Monday, August 08, 2016

Transmution of Air to Fire

I feel like, somehow, fire came into my life. 

This post was brought on by Sadhguru's message about the element of Air in Vayu – The Element of Air:


"The idea of taking charge of the element of air is to bring about health and an instant sense of wellbeing. If you activate vayu and it reaches a certain peak, naturally agni or the fire element will follow to some extent – maybe to twenty-five to thirty percent. If you have mastery over the element of air, the element of fire will partially come along with it. A lot of people lack fire, which is a big problem in life. They may do things, but nothing will come out of it. Once the fire is on, you are much better than the way you were. Though fire only makes up a small percentage of the human system, in many ways, it is everything. It also gets you closer to the subtle element of ether."

There was a stripping down of how I experience myself over the past 6 years or so... I cannot believe it has been 6 years since I was laid off!  Certainly there was a deeply rough patch in there, and somehow it stripped me through dealing with so much SHIT that wore me down ("if it's not one thing it's another") and caused serious depression and anger for a long period of time.  I'm through all that now.  But because of it, and without my personally intending for it to do so, this period in my life shed parts of my persona that I wasn't looking to release.  And in the empty space bubbled up a drastically more authentic expression of my core being.  The effects started showing before I realized what was going on.  It was only through hind-sight that the new pattern became apparent.  I am more firey, and frankly, I love it.

The crazy part is, looking back over the entirety of my life, I see that "fire" somehow has been expressed in one form or another throughout.  When I was a child it made me stubborn to my preferences.  As a young adult, it made me argumentative to the n-th degree.  That, I own as part of my first marriage's demise.  In time, I whittled away at not only biting my tongue but, in time, simply not feeling my buttons pushed so easily by others - because I "chose" to react more wisely.  But even this "intended" self improvement was not enough to bring about the effects that the crumbling of my life invoked.  That was something much bigger than I could or would have chosen for myself.

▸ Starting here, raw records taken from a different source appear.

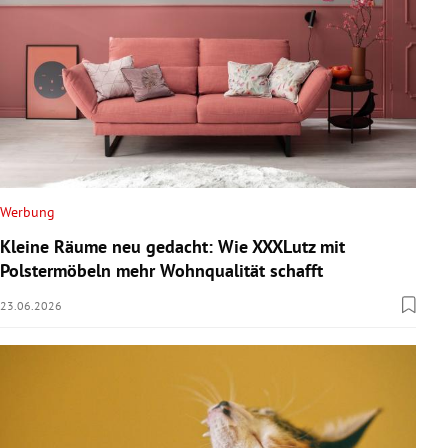
Werbung
Kleine Räume neu gedacht: Wie XXXLutz mit
Polstermöbeln mehr Wohnqualität schafft
23.06.2026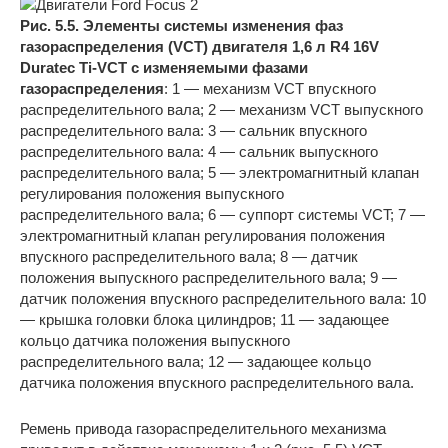
Рис. 5.5. Элементы системы изменения фаз
газораспределения (VCT) двигателя 1,6 л R4 16V
Duratec Ti-VCT с изменяемыми фазами
газораспределения
: 1 — механизм VCT впускного
распределительного вала; 2 — механизм VCT выпускного
распределительного вала: 3 — сальник впускного
распределительного вала: 4 — сальник выпускного
распределительного вала; 5 — электромагнитный клапан
регулирования положения выпускного
распределительного вала; 6 — суппорт системы VCT; 7 —
электромагнитный клапан регулирования положения
впускного распределительного вала; 8 — датчик
положения выпускного распределительного вала; 9 —
датчик положения впускного распределительного вала: 10
— крышка головки блока цилиндров; 11 — задающее
кольцо датчика положения выпускного
распределительного вала; 12 — задающее кольцо
датчика положения впускного распределительного вала.
Ремень привода газораспределительного механизма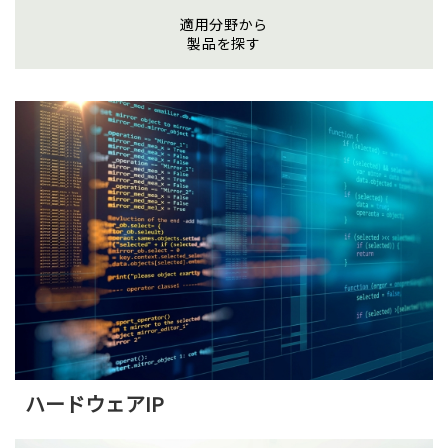
適用分野から
株式について
製品を探す
株主総会
電子公告
決算公告
IRお問合せ
よくあるご質問
ディスクロージャー・ポリシー
免責事項
ハードウェアIP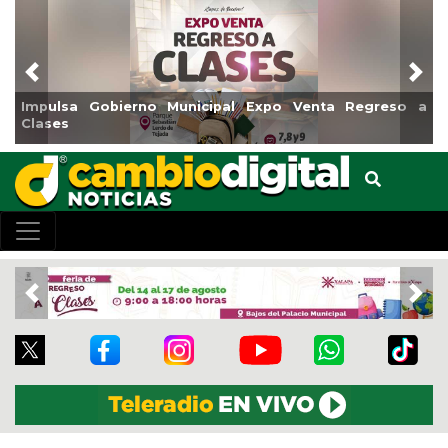
Previous
Nex
o a
Reabrirá Coatzacoalcos la Alberca Semiolímpica Zona
Centro
Previous
Nex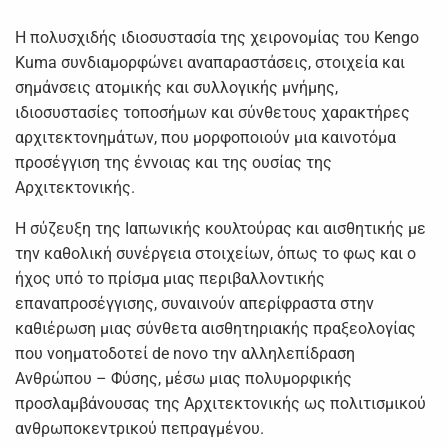
Η πολυσχιδής ιδιοσυστασία της χειρονομίας του Kengo
Kuma συνδιαμορφώνει αναπαραστάσεις, στοιχεία και
σημάνσεις ατομικής και συλλογικής μνήμης,
ιδιοσυστασίες τοποσήμων και σύνθετους χαρακτήρες
αρχιτεκτονημάτων, που μορφοποιούν μια καινοτόμα
προσέγγιση της έννοιας και της ουσίας της
Αρχιτεκτονικής.
Η σύζευξη της Ιαπωνικής κουλτούρας και αισθητικής με
την καθολική συνέργεια στοιχείων, όπως το φως και ο
ήχος υπό το πρίσμα μιας περιβαλλοντικής
επαναπροσέγγισης, συναινούν απερίφραστα στην
καθιέρωση μιας σύνθετα αισθητηριακής πραξεολογίας
που νοηματοδοτεί de novo την αλληλεπίδραση
Ανθρώπου – Φύσης, μέσω μιας πολυμορφικής
προσλαμβάνουσας της Αρχιτεκτονικής ως πολιτισμικού
ανθρωποκεντρικού πεπραγμένου.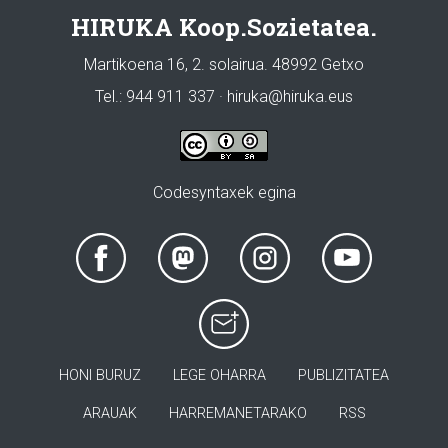
HIRUKA Koop.Sozietatea.
Martikoena 16, 2. solairua. 48992 Getxo
Tel.: 944 911 337 · hiruka@hiruka.eus
Codesyntaxek egina
HONI BURUZ
LEGE OHARRA
PUBLIZITATEA
ARAUAK
HARREMANETARAKO
RSS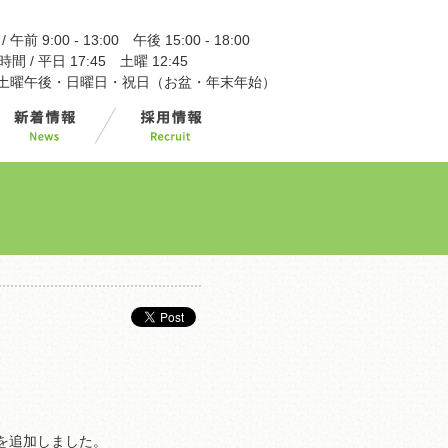
午前 9:00 - 13:00 午後 15:00 - 18:00
 / 平日 17:45 土曜 12:45
/ 土曜午後・日曜日・祝日（お盆・年末年始）
を追加しました。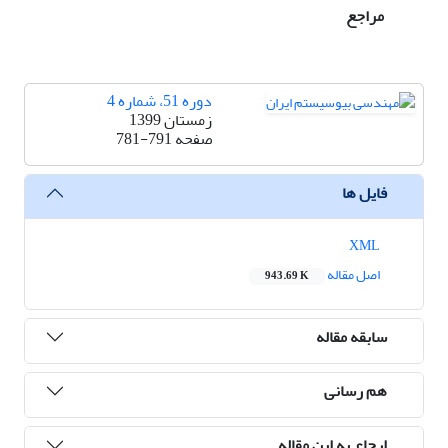
مراجع
دوره 51، شماره 4
زمستان 1399
صفحه
781-791
فایل ها
XML
اصل مقاله
943.69 K
سابقه مقاله
هم رسانی
ارجاع به این مقاله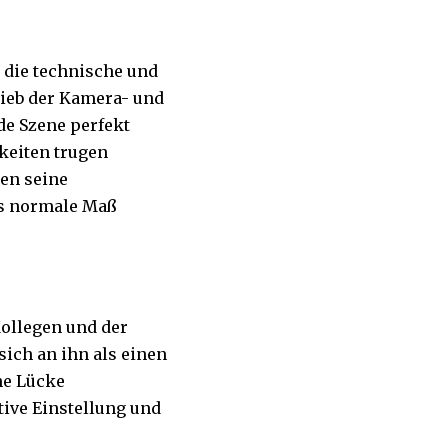
r die technische und
rieb der Kamera- und
de Szene perfekt
keiten trugen
ten seine
as normale Maß
Kollegen und der
sich an ihn als einen
ne Lücke
tive Einstellung und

But it happened anyway, and ironically (or not so ironically if you, like me, do not believe in coincidences), who I experience myself to be CHANGED.  
I laugh more readily.  I see the irony in things, even inappropriately so at times.  I am far less likely to participate in "shoulds" and I enjoy my life far more.  I seem to be instantaneously more "myself" than ever before.  It even surprises me when stuff comes flying out of my mouth before I "think before I speak".  But fortunately, I can usually trust what comes out, which is definitely far different from the me I used to be.  I was so unintentionally saddled by my inhibitions.  Inhibitions be damned now!  And I love it. :)

^from a Google search

Most people say this is just part and parcel to growing older and, hopefully, wiser.  I know this to be be something far deeper than just that, though it's that, too.  Although I am 90% air (astrologically speaking), there is more fire these days, and it's expressing spontaneously... burning with much less smoke, much less destruction.  I am thankful for this. And I cannot be merely thankful for the result without also being thankful for the causes.  Although, I really don't want to rehash all the pain and misery that rippled changes throughout my and my kids' lives for the period of time.  Please just know that it was INTENSE and unrelenting for a period of time.  I'm so glad it's over, and yet I'm so glad it happened. I wouldn't wish it on my worst enemy but then again I might consider wishing it on the world if the world could come out as shiny as I feel.  Sometimes I feel like the world needs such a cleansing.  BUT, I don't assume others actually need such drastic measures to come to similar or better results.  What worked for me, does not necessarily need happen for others.  I do wish the world, everyone in it, could find themselves a little more at ease within themselves.  (Actually, I'm sure there are a great deal of us who ARE experiencing this.)